На холсте неба подсыхала небрежно написанная акварель облаков. Да и не акварель ещё, а так, сырой набросок.
Жёлтые цветы вечерней примулы, яркие, как звёзды, манили к себе доступностью, но тронуть их, оскорбить прикосновением, не поднималась рука. Не ощупываем же мы небосвод! Не треплем луну за впалые щёки, уговаривая начать. наконец, кушать, не засиживаться допоздна, а ложиться спать в одно и тоже время. Единственно, в чём можно нас упрекнуть,– что не без корысти подглядываем за ссыпающимися с высоты блёстками метеоритов, дабы загадать заветное. Вдруг, да сбудется оно.
– А какое у тебя желание?
– Не скажу!
– Ну, ладно тебе, брось жеманиться. Что тут такого?! Ведь все знают, это так, пустяки, выдумка! В самом деле хоть загадывай, хоть нет, – кому что суждено, то и будет.
– Ах если эдак, то я тем более промолчу…
Сквозняк, коим отличается вечерняя пора, пробежал промеж них холодным ручьём и прежняя теплота, что мнилась вечной, понемногу рассеялась. Ей показалось вдруг, что он не так уж добр, а ему, что она не слишком уж хороша, есть и покрасивее, и попроще. Они пришли сюда вместе, да ушли порознь, и огненный росчерк с небес утвердил то, что произошло.

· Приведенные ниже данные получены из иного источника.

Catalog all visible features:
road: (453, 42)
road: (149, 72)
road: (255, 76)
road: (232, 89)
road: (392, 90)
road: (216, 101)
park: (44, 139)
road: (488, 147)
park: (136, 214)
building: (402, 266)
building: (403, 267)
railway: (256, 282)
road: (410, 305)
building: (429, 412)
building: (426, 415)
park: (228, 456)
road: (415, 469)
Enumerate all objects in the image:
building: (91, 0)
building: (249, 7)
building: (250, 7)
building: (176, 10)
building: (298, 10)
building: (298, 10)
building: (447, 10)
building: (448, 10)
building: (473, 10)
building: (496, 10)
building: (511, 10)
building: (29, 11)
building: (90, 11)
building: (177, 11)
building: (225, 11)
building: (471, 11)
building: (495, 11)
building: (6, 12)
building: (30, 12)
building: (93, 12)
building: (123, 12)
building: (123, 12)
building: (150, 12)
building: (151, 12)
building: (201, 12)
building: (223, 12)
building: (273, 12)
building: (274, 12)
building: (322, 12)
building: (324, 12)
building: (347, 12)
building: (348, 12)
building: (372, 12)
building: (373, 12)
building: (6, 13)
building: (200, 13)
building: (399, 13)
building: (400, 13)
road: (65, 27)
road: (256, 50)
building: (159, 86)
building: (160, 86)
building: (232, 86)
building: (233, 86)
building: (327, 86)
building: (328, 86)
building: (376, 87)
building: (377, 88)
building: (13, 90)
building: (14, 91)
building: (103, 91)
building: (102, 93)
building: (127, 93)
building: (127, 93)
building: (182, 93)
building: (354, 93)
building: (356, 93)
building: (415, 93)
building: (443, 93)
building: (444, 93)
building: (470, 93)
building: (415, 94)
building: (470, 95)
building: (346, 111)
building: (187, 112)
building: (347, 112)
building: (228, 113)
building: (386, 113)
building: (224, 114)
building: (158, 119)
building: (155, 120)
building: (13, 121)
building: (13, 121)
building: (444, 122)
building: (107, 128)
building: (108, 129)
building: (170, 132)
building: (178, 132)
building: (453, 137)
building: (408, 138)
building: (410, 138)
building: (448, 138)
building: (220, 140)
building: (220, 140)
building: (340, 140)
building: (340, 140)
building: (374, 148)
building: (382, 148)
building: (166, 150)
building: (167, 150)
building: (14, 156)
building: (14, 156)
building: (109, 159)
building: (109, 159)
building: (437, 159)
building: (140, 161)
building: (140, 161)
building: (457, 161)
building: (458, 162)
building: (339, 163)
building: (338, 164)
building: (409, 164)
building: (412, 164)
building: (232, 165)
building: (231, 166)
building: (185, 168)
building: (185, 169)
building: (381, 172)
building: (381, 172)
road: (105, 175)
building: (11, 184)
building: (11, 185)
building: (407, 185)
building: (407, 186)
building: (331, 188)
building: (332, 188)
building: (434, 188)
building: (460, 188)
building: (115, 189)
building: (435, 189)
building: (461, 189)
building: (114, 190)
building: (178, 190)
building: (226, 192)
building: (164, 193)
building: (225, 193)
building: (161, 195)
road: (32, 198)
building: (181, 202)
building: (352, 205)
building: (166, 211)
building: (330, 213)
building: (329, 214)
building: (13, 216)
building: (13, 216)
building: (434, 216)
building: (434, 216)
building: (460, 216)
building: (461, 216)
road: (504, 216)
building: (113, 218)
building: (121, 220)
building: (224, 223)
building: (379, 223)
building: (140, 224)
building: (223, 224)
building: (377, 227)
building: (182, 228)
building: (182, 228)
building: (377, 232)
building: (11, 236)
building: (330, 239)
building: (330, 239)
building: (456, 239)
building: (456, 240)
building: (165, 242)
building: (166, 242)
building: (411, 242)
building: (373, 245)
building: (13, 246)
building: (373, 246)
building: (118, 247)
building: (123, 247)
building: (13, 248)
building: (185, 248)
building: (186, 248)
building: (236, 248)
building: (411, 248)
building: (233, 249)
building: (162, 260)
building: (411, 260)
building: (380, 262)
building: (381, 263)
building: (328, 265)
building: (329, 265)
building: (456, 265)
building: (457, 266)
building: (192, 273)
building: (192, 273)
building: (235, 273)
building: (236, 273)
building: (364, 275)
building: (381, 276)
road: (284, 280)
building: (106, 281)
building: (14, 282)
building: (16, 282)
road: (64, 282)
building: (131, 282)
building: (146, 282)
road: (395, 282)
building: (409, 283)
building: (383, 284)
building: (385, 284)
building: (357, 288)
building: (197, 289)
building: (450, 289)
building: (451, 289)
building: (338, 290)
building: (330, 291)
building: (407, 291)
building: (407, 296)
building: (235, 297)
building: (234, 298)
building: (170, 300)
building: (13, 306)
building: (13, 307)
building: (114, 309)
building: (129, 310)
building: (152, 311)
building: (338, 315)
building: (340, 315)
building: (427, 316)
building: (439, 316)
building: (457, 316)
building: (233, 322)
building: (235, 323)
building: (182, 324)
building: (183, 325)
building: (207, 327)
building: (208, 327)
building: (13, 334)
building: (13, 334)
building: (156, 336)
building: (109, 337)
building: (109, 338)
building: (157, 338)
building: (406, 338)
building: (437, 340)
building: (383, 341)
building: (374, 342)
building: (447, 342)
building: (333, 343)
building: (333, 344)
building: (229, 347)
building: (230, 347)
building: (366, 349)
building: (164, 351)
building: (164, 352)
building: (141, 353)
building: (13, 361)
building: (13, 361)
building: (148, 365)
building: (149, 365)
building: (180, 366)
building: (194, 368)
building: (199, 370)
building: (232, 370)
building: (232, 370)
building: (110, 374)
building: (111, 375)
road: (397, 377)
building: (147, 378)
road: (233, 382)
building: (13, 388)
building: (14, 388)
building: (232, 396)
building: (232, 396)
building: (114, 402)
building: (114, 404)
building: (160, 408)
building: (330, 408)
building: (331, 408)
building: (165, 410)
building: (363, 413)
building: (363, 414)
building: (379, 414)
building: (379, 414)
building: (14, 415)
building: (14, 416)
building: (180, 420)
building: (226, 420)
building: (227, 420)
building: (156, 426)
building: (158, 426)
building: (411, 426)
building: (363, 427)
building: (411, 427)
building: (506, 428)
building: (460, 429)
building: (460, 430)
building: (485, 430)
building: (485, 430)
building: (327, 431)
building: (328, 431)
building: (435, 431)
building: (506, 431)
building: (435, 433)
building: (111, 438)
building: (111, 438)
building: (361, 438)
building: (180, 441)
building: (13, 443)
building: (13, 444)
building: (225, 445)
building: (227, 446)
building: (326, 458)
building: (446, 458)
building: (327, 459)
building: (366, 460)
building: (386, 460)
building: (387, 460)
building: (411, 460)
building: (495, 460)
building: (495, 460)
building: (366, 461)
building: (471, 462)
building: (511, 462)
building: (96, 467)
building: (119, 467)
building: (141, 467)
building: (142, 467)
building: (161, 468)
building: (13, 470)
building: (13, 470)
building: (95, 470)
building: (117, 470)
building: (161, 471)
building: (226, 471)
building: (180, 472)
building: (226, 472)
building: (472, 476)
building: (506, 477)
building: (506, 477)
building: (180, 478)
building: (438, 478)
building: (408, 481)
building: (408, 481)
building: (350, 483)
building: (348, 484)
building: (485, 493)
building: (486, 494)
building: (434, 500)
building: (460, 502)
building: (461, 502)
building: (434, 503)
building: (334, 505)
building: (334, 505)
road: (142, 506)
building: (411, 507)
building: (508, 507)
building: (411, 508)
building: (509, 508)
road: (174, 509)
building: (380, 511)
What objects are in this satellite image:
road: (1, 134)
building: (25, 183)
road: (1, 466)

– Судьба… – С горечью скажет один.
– Она. – Согласно вздохнёт другой.
Стирка
Сальный даже на вид, пар вырывается из узких ноздрей разбухшей от сырости двери в ванную. Мне интересно было бы зайти внутрь, обнять его облако, почувствовать как проскальзывает оно сквозь пальцы, оседая на ладонях и щеках. Но, заслышав глухой скрип влажных половиц под моими ногами, мать предупреждает:
– Не смей заходить, отправишься в угол!
Я неохотно отступаю назад, в полумрак коридора и направляюсь в кухню. Взвесив на весах родительской проницательности немалую толику моей неуклюжести и любопытства, мать кричит мне в спину, приоткрыв дверь в ванную:
– На кухню ни ногой! Там в баке кипятится бельё!
Чтобы вслед за тем не вскипела сама матушка и не всыпала мне «по первое число», я бреду в прихожую, усаживаюсь на низкую, в треть аршина скамеечку, которую для своего удобства смастерил дед, и принимаюсь ждать, когда мать сама позовёт меня на помощь, «крутить» бельё.
Прежде, чем вывесить постиранное на улицу, его нужно было хорошенько отжать, пустив между двумя барабанами, дабы успело высохнуть до того, как переменится ветер. Южный нёс к нам сажу с фабрики неподалёку, превращая белоснежные простыни в серые тряпки.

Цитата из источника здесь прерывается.